The Black Banners_ 9_11 and the War Against Al-Qaeda - Ali H. Soufan [34]
Named after its founder, Imam Abu Hanifa, Hanafi jurisprudence is known for its use of reason in legal opinions, and for its decentralized decision making. These two traits helped make Hanafis into the most tolerant of Sunnis, and explain the historical coexistence and mutual prosperity of Sunnis and other Muslims, as well as Hindus, Sikhs, and Jews.
The shift in Afghanistan came with the Soviet jihad (1979–1989), when Saudi money came pouring into the country and, with these funds, clerics who espoused the far more unyielding Wahhabi version of Sunni Islam. Wahhabism, the dominant form of Sunni Islam in Saudi Arabia, is seen either as indistinguishable from Salafi Islam (the name means “forefather,” and practice is ideally based on unadulterated, centuries-old principles) or as a more strictly fundamentalist branch of Salafiya. As more and more Wahhabi clerics gained influence, Wahhabism began to spread among Pashtuns. Particularly vulnerable and susceptible to its precepts were the illiterate and the poor, many of whom simply followed what the clerics told them.

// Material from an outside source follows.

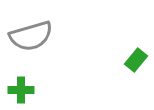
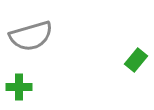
green cross: moved 2 px left, 3 px up
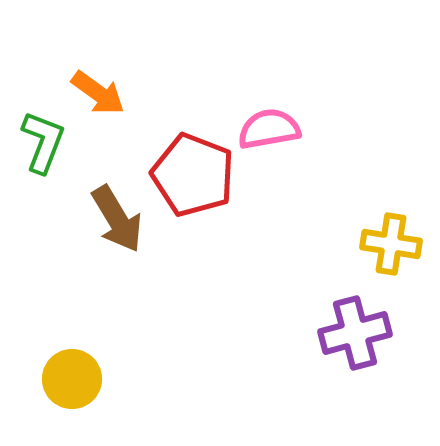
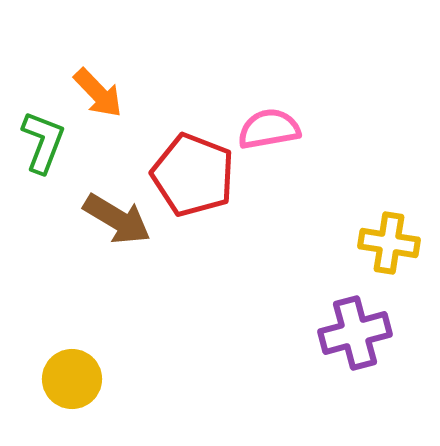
orange arrow: rotated 10 degrees clockwise
brown arrow: rotated 28 degrees counterclockwise
yellow cross: moved 2 px left, 1 px up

When Wahhabism mixed with the takfiri ideology popularized by Qutb, intolerance and extremism resulted, and the jihadi Salafi movement was born.

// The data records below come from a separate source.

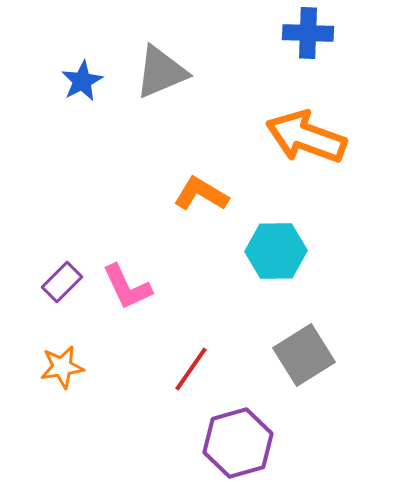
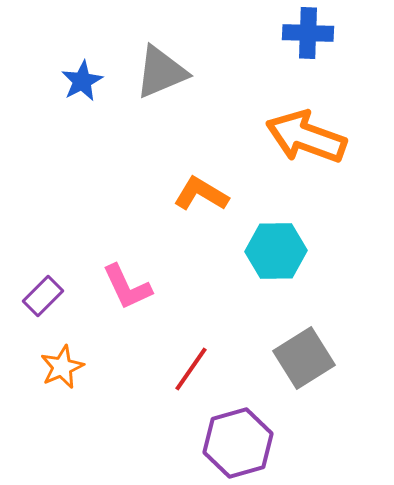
purple rectangle: moved 19 px left, 14 px down
gray square: moved 3 px down
orange star: rotated 15 degrees counterclockwise
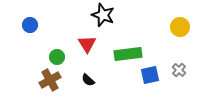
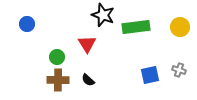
blue circle: moved 3 px left, 1 px up
green rectangle: moved 8 px right, 27 px up
gray cross: rotated 24 degrees counterclockwise
brown cross: moved 8 px right; rotated 30 degrees clockwise
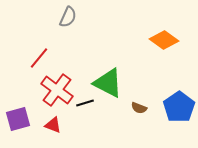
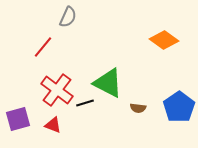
red line: moved 4 px right, 11 px up
brown semicircle: moved 1 px left; rotated 14 degrees counterclockwise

The appeal of an alliance between the Taliban and al-Qaeda was also based on a shared connection to (or, perhaps more accurately, a manipulation of) traditional Wahhabism. The Taliban had imposed their Pashtun tribal code, Pashtunwali, on the areas they controlled, and then labeled those laws Sharia law. In reality their pre-Islamic tribal laws, while having become infused with elements of Islam over the ages, did not accurately represent Islamic Sharia. The Taliban also lacked the Islamic scholars and jurisprudence to support what they were doing. Wahhabism, with its reverence for old traditions and ancient moral conduct, was the closest form of Islam to the Taliban’s religious interpretations, and so they relied on Wahhabi scholars for religious justification.

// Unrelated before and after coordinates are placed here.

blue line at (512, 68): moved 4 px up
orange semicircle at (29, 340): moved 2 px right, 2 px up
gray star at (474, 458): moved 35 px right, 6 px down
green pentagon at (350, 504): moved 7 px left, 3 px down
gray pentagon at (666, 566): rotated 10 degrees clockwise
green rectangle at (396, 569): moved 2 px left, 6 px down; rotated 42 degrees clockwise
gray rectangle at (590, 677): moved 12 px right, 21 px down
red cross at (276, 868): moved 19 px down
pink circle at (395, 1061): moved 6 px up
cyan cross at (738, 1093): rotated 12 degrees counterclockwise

Al-Qaeda claims to be a Wahhabi group, and it mixes traditional Wahhabism with Salafi and takfiri ideas—popular among jihadists—to create its own brand of terror. With both al-Qaeda and the Taliban claiming similar interpretations of Islam, an alliance between them in many ways was a natural theological marriage. Of course, al-Qaeda and the Taliban practice versions of radical Islam that are very different from each other. Al-Qaeda, for example, doesn’t subjugate women to the same extent as the Taliban. And both al-Qaeda’s and the Taliban’s forms of Islam are very different from traditional Wahhabism as practiced in Saudi Arabia and the Gulf states.
After the Soviet Union withdrew from Afghanistan in 1989, it took the victorious mujahideen another three years to topple the Soviet-backed dictator President Muhammad Najibullah. Various mujahideen commanders now in charge subsequently took control of different parts of the country, and most ordinary fighters returned home; others went to madrassas to study Islam. The fighters who returned home eventually saw that the mujahideen commanders were as corrupt as the regime they had replaced, and that true Islam, as they understood it from the standpoint of their Saudi-funded madrassas, was not being practiced or enforced. Groups of fighters, led by Mullah Omar, the leader of one small madrassa, began to come together with the idea of taking control of the country.
They called themselves the Taliban, from talib, meaning “student,” particularly a student of Islam. Supported by Pakistan and endorsed by the governments of Saudi Arabia and the United Arab Emirates, Taliban groups began growing in size and imposing their ultrastrict version of Islam.